## TASK PROMPT
In the records below, which lines include "void"? Copy them.

## DATA
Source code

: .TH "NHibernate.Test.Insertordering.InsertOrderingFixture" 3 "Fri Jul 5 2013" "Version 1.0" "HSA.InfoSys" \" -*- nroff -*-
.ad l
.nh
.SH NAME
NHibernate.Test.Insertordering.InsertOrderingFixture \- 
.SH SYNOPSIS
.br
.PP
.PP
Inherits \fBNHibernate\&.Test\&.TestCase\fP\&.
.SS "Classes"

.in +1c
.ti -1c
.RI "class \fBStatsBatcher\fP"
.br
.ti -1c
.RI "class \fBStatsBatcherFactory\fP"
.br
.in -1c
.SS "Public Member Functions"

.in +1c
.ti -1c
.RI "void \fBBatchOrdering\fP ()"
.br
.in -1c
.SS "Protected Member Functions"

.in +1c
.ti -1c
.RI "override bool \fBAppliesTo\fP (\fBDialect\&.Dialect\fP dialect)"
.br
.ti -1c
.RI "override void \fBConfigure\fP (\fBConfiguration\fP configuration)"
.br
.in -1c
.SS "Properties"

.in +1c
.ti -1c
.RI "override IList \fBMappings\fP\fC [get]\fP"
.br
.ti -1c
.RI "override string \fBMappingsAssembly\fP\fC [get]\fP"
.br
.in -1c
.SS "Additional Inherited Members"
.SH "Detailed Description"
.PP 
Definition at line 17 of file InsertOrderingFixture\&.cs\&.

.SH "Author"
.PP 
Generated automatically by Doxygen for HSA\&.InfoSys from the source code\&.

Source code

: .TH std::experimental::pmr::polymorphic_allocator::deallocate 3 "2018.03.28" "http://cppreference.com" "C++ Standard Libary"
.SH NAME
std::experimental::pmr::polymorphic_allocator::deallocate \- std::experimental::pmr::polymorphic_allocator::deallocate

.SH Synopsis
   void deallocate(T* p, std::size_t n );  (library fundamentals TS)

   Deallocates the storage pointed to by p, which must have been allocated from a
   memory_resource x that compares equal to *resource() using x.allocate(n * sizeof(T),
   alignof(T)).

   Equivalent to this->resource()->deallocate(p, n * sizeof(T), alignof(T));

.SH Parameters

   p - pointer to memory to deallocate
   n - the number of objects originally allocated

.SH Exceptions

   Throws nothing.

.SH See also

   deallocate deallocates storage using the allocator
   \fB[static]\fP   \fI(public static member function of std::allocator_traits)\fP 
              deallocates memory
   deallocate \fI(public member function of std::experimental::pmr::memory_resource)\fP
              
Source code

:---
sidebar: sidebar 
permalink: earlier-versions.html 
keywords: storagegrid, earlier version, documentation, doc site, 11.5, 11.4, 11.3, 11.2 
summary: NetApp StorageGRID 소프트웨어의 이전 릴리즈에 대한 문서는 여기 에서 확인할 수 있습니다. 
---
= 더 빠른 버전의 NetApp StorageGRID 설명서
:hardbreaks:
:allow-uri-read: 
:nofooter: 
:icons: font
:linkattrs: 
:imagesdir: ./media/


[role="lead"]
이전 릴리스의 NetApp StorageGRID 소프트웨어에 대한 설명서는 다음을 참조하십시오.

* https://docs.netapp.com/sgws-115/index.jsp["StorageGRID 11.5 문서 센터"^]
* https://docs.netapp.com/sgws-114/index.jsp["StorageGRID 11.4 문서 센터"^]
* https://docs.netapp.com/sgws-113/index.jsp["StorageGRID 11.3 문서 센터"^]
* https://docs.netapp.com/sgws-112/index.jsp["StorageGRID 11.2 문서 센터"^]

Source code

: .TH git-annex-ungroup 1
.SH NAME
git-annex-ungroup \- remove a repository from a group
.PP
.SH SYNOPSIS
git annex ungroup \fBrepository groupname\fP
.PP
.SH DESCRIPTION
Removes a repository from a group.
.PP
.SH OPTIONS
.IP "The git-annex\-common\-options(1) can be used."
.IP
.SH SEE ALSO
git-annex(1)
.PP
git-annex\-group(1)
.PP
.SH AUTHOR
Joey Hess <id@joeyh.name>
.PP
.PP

## ANSWER TO THIS PROBLEM
.RI "void \fBBatchOrdering\fP ()"
.RI "override void \fBConfigure\fP (\fBConfiguration\fP configuration)"
   void deallocate(T* p, std::size_t n );  (library fundamentals TS)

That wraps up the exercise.